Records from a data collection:

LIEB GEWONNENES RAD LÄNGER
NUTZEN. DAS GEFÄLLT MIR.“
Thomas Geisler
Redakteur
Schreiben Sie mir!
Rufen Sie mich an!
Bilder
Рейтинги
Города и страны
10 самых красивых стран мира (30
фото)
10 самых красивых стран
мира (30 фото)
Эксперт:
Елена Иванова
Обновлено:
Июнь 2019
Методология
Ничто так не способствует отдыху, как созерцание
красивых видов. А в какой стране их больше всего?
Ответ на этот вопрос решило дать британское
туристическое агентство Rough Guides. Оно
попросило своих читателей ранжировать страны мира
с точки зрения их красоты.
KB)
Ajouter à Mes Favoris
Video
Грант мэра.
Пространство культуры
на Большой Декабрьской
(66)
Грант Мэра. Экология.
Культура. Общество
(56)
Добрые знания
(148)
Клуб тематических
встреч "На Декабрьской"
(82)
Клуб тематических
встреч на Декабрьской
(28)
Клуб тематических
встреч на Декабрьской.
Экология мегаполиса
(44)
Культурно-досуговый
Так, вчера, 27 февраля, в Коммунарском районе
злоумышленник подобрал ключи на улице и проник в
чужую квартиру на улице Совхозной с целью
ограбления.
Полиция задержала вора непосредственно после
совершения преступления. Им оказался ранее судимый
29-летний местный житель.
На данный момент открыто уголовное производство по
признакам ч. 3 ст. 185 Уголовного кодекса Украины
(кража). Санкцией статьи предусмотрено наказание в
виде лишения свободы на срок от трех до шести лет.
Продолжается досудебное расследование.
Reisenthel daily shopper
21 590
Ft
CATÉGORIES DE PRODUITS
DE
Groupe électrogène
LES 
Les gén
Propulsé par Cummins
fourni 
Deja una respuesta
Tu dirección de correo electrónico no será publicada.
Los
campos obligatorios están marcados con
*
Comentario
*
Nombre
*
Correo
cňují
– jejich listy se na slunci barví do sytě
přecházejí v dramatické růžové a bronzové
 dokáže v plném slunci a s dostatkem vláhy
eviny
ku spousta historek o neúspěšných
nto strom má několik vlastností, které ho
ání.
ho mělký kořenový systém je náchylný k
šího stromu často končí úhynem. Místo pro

Exercise description:
The required response is a complete, exact copy of the records.

Expected answer:
LIEB GEWONNENES RAD LÄNGER
NUTZEN. DAS GEFÄLLT MIR.“
Thomas Geisler
Redakteur
Schreiben Sie mir!
Rufen Sie mich an!
Bilder
Рейтинги
Города и страны
10 самых красивых стран мира (30
фото)
10 самых красивых стран
мира (30 фото)
Эксперт:
Елена Иванова
Обновлено:
Июнь 2019
Методология
Ничто так не способствует отдыху, как созерцание
красивых видов. А в какой стране их больше всего?
Ответ на этот вопрос решило дать британское
туристическое агентство Rough Guides. Оно
попросило своих читателей ранжировать страны мира
с точки зрения их красоты.
KB)
Ajouter à Mes Favoris
Video
Грант мэра.
Пространство культуры
на Большой Декабрьской
(66)
Грант Мэра. Экология.
Культура. Общество
(56)
Добрые знания
(148)
Клуб тематических
встреч "На Декабрьской"
(82)
Клуб тематических
встреч на Декабрьской
(28)
Клуб тематических
встреч на Декабрьской.
Экология мегаполиса
(44)
Культурно-досуговый
Так, вчера, 27 февраля, в Коммунарском районе
злоумышленник подобрал ключи на улице и проник в
чужую квартиру на улице Совхозной с целью
ограбления.
Полиция задержала вора непосредственно после
совершения преступления. Им оказался ранее судимый
29-летний местный житель.
На данный момент открыто уголовное производство по
признакам ч. 3 ст. 185 Уголовного кодекса Украины
(кража). Санкцией статьи предусмотрено наказание в
виде лишения свободы на срок от трех до шести лет.
Продолжается досудебное расследование.
Reisenthel daily shopper
21 590
Ft
CATÉGORIES DE PRODUITS
DE
Groupe électrogène
LES 
Les gén
Propulsé par Cummins
fourni 
Deja una respuesta
Tu dirección de correo electrónico no será publicada.
Los
campos obligatorios están marcados con
*
Comentario
*
Nombre
*
Correo
cňují
– jejich listy se na slunci barví do sytě
přecházejí v dramatické růžové a bronzové
 dokáže v plném slunci a s dostatkem vláhy
eviny
ku spousta historek o neúspěšných
nto strom má několik vlastností, které ho
ání.
ho mělký kořenový systém je náchylný k
šího stromu často končí úhynem. Místo pro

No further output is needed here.